Segundo Álamo Oliveira, a crise sísmica de 1980, a mais recente com impacto na ilha, fez "reavivar da devoção".

"As pessoas ainda vão bastante a esta procissão e independentemente de ser, este ano, às 06:30 da manhã, é num sábado, e por conseguinte penso que vai haver um número interessante de pessoas nessa mesma procissão", frisou.

Na freguesia vizinha Serreta também sai à rua a "procissão dos abalos", mas no dia anterior.

Segundo contava a mãe a Álamo Oliveira, estava previsto que as duas procissões se encontrassem no mesmo local, mas um sismo não permitiu que se abrissem as portas da igreja do Raminho naquele dia.

Antigamente, as pessoas usavam mesmo a roupa do trabalho e ainda hoje a procissão dos abalos não requer luxos, nem tem muitos andores, apenas a imagem do Senhor dos Passos e duas coroas e bandeiras, símbolos do Espírito Santo.
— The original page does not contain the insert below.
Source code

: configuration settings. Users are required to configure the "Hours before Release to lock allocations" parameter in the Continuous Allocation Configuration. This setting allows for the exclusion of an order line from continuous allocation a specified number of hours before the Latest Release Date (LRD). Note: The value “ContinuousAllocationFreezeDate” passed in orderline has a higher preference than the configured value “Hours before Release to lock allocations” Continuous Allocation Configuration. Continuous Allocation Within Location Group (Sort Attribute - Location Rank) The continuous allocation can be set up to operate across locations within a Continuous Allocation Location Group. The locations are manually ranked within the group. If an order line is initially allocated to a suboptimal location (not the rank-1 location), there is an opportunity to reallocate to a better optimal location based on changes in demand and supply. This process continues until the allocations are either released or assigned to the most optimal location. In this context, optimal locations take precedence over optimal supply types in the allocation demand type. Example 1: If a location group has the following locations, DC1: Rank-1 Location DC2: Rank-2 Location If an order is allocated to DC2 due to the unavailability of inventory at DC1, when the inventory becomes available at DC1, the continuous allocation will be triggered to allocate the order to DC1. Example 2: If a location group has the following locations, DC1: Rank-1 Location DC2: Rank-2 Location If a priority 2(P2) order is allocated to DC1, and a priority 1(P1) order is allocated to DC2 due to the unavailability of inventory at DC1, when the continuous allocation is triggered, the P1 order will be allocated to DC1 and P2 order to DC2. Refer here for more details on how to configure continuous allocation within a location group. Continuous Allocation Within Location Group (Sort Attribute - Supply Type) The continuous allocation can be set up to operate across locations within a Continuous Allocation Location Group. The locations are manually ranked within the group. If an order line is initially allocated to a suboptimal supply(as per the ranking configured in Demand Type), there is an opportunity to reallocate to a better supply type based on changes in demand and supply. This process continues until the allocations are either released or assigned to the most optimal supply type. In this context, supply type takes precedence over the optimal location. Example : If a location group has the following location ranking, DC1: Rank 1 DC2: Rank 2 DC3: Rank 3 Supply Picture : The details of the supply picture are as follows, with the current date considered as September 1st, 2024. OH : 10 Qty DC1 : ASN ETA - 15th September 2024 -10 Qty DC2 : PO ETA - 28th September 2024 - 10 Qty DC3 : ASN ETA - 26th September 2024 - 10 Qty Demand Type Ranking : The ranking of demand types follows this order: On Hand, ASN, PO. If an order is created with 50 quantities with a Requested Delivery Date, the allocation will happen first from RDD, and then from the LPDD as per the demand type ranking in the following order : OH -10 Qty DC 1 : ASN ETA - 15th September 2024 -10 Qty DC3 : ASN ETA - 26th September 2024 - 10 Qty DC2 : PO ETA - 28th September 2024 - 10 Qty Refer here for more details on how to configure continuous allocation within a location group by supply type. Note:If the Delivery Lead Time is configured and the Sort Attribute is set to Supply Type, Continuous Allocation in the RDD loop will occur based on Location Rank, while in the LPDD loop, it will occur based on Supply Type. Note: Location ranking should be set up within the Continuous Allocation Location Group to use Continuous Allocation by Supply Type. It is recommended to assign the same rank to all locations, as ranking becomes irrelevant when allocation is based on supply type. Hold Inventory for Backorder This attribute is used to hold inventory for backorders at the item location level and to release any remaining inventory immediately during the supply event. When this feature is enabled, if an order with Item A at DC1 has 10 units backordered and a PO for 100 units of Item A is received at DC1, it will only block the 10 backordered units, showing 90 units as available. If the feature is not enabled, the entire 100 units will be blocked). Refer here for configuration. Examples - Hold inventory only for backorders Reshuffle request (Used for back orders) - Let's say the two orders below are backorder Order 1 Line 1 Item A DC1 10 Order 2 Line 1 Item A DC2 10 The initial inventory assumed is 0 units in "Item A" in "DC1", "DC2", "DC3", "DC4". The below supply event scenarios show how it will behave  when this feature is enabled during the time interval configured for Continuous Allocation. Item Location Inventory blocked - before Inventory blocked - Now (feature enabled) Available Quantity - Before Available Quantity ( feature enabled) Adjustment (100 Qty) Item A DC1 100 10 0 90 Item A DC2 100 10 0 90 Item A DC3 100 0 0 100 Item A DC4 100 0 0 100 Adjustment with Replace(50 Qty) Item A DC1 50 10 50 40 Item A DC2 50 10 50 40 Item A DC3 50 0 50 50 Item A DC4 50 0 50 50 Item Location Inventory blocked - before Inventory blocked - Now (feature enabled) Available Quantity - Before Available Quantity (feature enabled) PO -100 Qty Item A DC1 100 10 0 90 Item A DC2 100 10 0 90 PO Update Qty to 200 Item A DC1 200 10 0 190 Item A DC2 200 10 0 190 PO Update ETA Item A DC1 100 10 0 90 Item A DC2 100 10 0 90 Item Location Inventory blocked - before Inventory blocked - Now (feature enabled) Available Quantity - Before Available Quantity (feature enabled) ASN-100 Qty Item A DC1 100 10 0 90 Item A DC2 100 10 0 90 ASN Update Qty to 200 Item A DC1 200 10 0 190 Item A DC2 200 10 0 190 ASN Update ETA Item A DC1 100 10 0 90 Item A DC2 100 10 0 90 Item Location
Ao todo, a população percorre cerca de seis quilómetros na ida e no regresso da Igreja ao Cabo do Raminho, onde a população reza, junto a um altar, de onde é possível avistar a ilha Graciosa.

A procissão não leva filarmónica, por isso as pessoas cantam repetidamente uma avé-maria e uma santa-maria e no regresso repetem oito vezes um cântico, invocando Deus pai, Deus filho, o Espírito Santo e a Virgem Maria, à semelhança do que aconteceu na primeira procissão.

"Eles já vinham para trás, o padre já tinha feito a sua oração juntamente com os fiéis, mas os sismos continuavam e então de cada vez que fazia um mais forte, eles paravam ajoelhavam e cantavam", explicou Álamo Oliveira.

Segundo o escritor, a devoção ao Espírito Santo "já foi mais visível", mas a freguesia tem atualmente pouca gente e está cada vez mais envelhecida. Dos 500 e poucos habitantes, 300 têm mais de 60 anos.

Ainda assim, quando a terra treme, e nos Açores não são raras as vezes, a população recorre ao Espírito Santo.

Álamo Oliveira lembra que, em 1980, passados poucos segundos do sismo que abalou a ilha Terceira, já havia uma coroa do Espírito Santo no largo da freguesia de São Bento, com dezenas de pessoas ajoelhadas a rezar.

"Estas coisas quando acontecem normalmente fazem com que as pessoas puxem pelas suas réstias de fé e acabem por procurar encontrar a paz e o sossego e até a estabilidade naquilo que é transcendental", salientou.